#### Provided material

--- --- ---

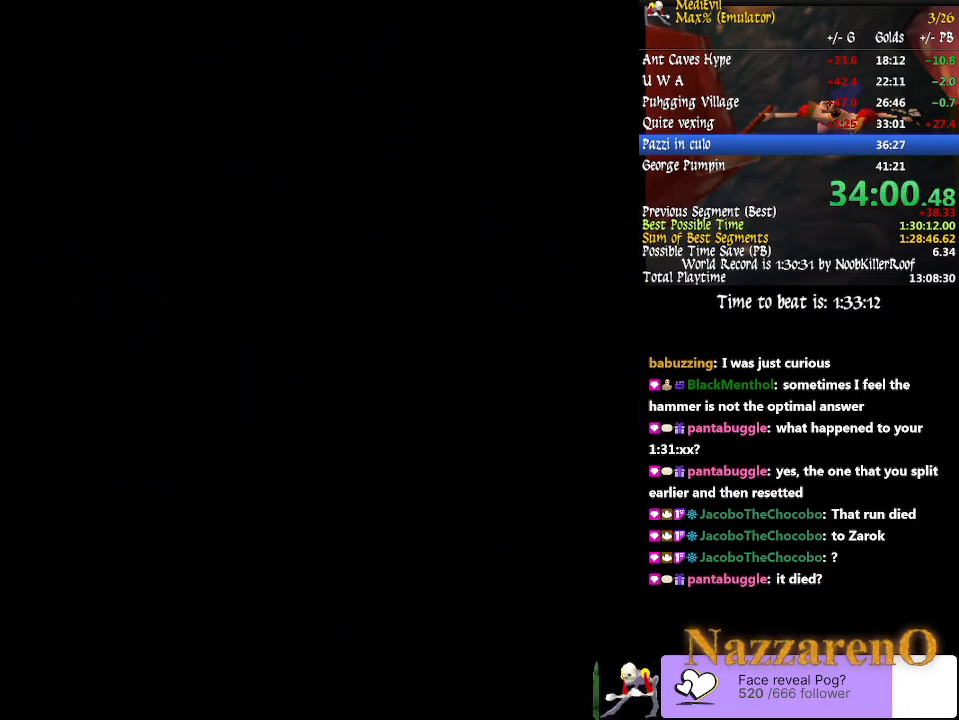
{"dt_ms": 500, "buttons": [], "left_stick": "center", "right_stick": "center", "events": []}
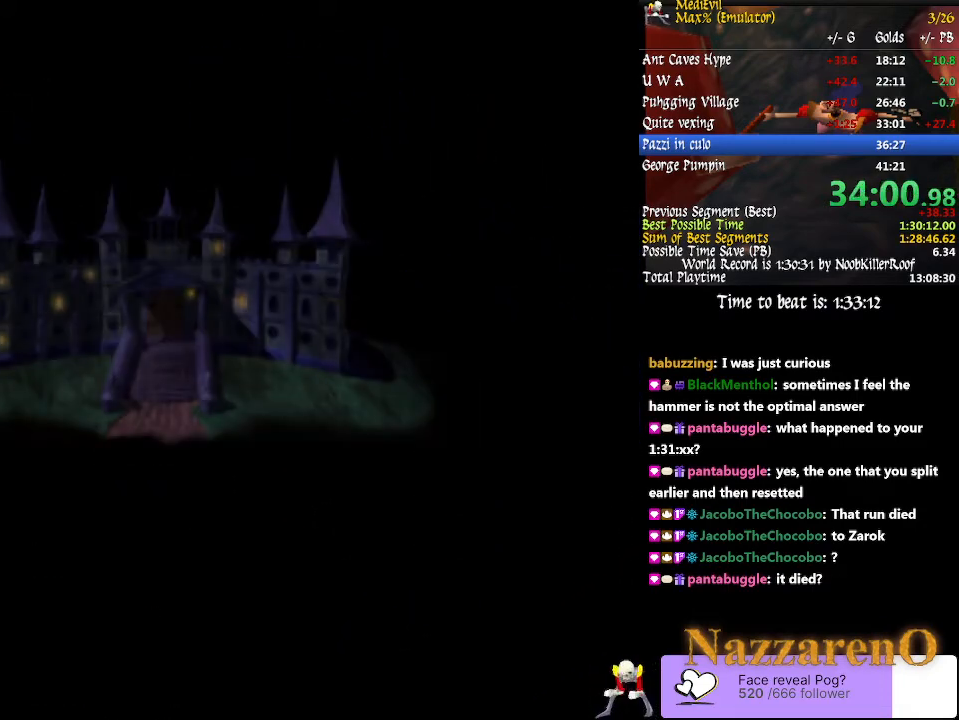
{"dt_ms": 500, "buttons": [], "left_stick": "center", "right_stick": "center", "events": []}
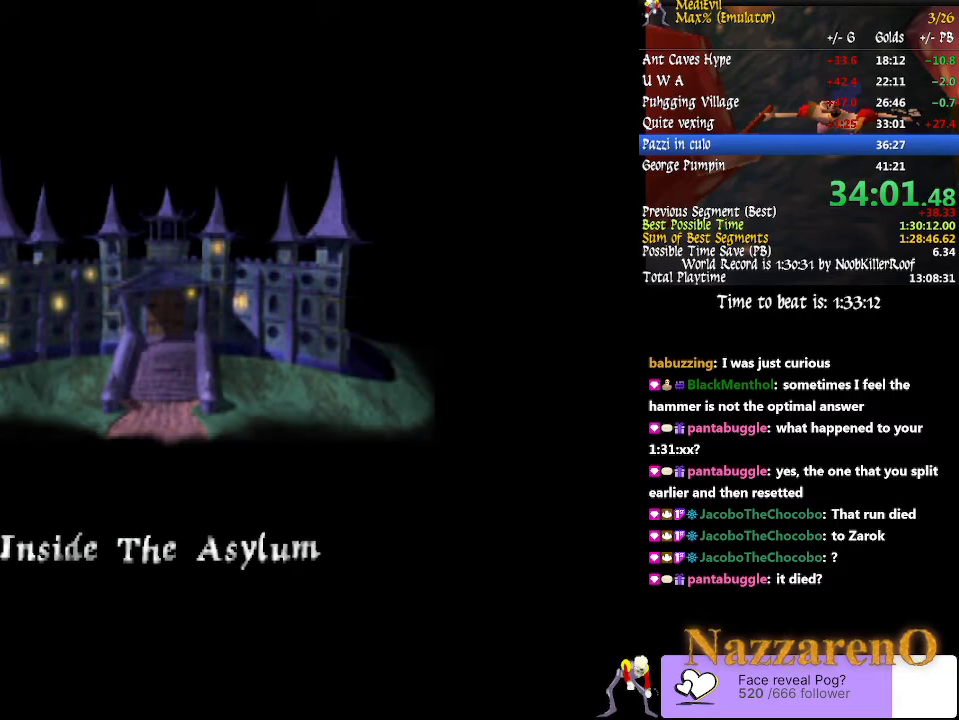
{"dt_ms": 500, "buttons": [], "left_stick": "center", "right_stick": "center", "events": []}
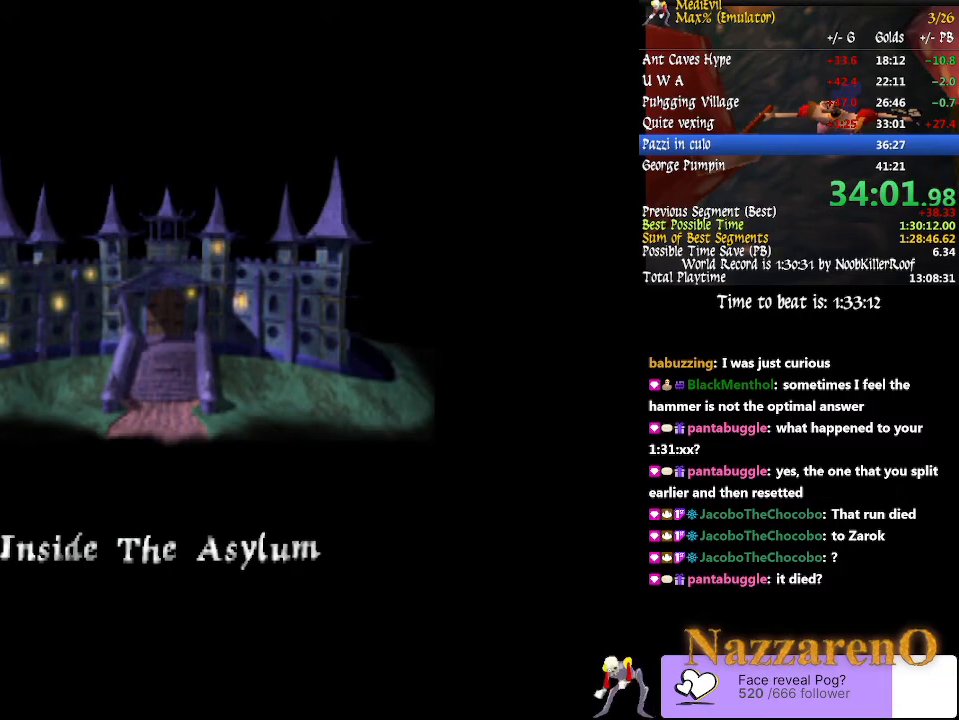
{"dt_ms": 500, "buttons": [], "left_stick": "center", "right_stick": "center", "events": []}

--- --- ---

#### Work to complete
Write out the full listing verbatim, excluding its pictures.

#### Answer area
{"dt_ms": 500, "buttons": [], "left_stick": "center", "right_stick": "center", "events": []}
{"dt_ms": 500, "buttons": [], "left_stick": "center", "right_stick": "center", "events": []}
{"dt_ms": 500, "buttons": [], "left_stick": "center", "right_stick": "center", "events": []}
{"dt_ms": 500, "buttons": [], "left_stick": "center", "right_stick": "center", "events": []}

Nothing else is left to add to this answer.